• **TRECHO FORNECIDO**
'''

No coração de todo homem há um conflito entre o racional e o irracional, entre o bem e o mal e nem sempre é o bem que sai vencedor.
 
Em 1979, já um diretor consagrado, Francis Ford Coppola assumiu uma tarefa que quase tirou-lhe a sanidade. As filmagens de Apocalypse Now foram um pesadelo, com enfarte do protagonista, furacões e outros incontáveis problemas. Mas valeu a pena, ao menos para os milhões de cinéfilos em todo o mundo. Apocalypse Now revelou-se, sim, um pesadelo, porém um pesadelo magnífico, um dos mais arrebatadores e poderosos filmes do Cinema. Mais de vinte anos depois, Coppola decidiu entrar na onda do momento e lançar sua versão definitiva para a obra, acrescentando quase 50 minutos de cenas que ficaram de fora da versão original. Eis Apocalypse Now Redux.
 
O exército ensina nossos jovens a matar e soltar bombas, mas os comandantes não permitem escrever “foda-se” nos aviões porque é obsceno.
 
Baseado na obra Heart of Darkness, de Joseph Conrad, Apocalypse Now conta a história do capitão Willard, um combatente no Vietnã que recebe uma missão especial e confidencial: encontrar e matar um homem no meio da selva vietnamita. O problema é que o homem é o coronel Walter Kurtz, um dos mais condecorados e respeitados oficiais do exército americano, que parece ter enlouquecido e formado uma própria seita onde é tratado como Deus por seus seguidores. Willard e sua equipe partem em um barco ao encontro de Kurtz e de si mesmos, enquanto presenciam os horrores e a estupidez da guerra.
 
Você não tem o direito de me julgar. Tem o direito de me matar, mas não de me julgar.
 
Apocalypse Now é normalmente tratado como um dos melhores filmes já realizados e o maior protesto anti-guerra já posto em celulóide. Isso não é mentira, mas restringi-lo a apenas essa definição chega a ser um sacrilégio. Apocalypse Now é uma jornada psicologicamente devastadora e surreal. É um complexo estudo sobre a dualidade e o conflito existente em cada ser humano. Uma análise pungente e hipnotizante sobre o frágil cordão que divide o nosso lado racional e irracional.  É muito mais do que um filme sobre a estupidez da guerra, assumindo a posição de uma profunda reflexão sobre o ser humano e seus limites.
 
Há dois de você: aquele que mata e aquele que ama.

Dessa maneira, a viagem de Willard e sua equipe rio acima para encontrar Kurtz é uma metáfora sobre a jornada de cada pessoa para conhecer a si mesmo e compreender o sentido de sua existência em meio ao caos. Através de contornos oníricos e surreais, Apocalypse Now retrata o quão fácil é liberar o lado irracional de nosso ser, mesmo que seja através da mais desprezível forma de auto-conhecimento existente no mundo: a guerra.

'''

• **ORDEM DE SERVIÇO 1**
Reproduza fielmente a passagem da resenha sobre Apocalypse Now que vai de "Baseado na obra" até "não de me julgar.".
O trecho e as entradas são materiais independentes entre si.

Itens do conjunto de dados
'''

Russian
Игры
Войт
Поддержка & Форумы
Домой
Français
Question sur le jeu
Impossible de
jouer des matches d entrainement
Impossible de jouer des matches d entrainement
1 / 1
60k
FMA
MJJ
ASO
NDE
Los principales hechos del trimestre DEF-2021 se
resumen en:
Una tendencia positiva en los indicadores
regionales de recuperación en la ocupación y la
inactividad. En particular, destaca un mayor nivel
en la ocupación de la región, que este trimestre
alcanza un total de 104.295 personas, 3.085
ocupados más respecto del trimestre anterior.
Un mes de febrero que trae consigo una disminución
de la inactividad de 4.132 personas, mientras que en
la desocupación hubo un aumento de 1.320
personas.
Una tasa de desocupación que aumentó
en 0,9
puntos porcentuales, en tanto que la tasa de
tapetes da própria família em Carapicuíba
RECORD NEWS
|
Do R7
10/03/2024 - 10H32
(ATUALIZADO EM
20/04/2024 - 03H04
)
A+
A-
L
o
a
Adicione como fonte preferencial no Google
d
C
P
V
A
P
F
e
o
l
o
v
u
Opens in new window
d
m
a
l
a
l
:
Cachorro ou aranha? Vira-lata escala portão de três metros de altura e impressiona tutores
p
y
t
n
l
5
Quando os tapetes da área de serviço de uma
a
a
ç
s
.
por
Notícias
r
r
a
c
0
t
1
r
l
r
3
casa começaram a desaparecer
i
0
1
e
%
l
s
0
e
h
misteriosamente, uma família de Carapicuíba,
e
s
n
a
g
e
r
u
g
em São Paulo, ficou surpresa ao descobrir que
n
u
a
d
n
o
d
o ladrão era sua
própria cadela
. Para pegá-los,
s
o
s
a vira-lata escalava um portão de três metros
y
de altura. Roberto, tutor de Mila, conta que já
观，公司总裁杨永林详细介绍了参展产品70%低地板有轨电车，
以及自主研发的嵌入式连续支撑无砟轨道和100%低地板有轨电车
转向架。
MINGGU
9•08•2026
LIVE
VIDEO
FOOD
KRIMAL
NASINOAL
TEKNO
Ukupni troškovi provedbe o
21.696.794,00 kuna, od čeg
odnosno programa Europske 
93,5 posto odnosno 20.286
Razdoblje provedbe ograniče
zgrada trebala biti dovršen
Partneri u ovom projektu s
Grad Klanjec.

'''

• **ORDEM DE SERVIÇO 2**
No trecho das entradas que vai do início até a linha que contém "Un mes de febrero", troque "trimestre" por "período" e mantenha todo o resto inalterado. Apresente somente essas linhas.

• **RESPOSTA ESCRITA 1**
Baseado na obra Heart of Darkness, de Joseph Conrad, Apocalypse Now conta a história do capitão Willard, um combatente no Vietnã que recebe uma missão especial e confidencial: encontrar e matar um homem no meio da selva vietnamita. O problema é que o homem é o coronel Walter Kurtz, um dos mais condecorados e respeitados oficiais do exército americano, que parece ter enlouquecido e formado uma própria seita onde é tratado como Deus por seus seguidores. Willard e sua equipe partem em um barco ao encontro de Kurtz e de si mesmos, enquanto presenciam os horrores e a estupidez da guerra.
 
Você não tem o direito de me julgar. Tem o direito de me matar, mas não de me julgar.

• **RESPOSTA ESCRITA 2**
Russian
Игры
Войт
Поддержка & Форумы
Домой
Français
Question sur le jeu
Impossible de
jouer des matches d entrainement
Impossible de jouer des matches d entrainement
1 / 1
60k
FMA
MJJ
ASO
NDE
Los principales hechos del período DEF-2021 se
resumen en:
Una tendencia positiva en los indicadores
regionales de recuperación en la ocupación y la
inactividad. En particular, destaca un mayor nivel
en la ocupación de la región, que este período
alcanza un total de 104.295 personas, 3.085
ocupados más respecto del período anterior.
Un mes de febrero que trae consigo una disminución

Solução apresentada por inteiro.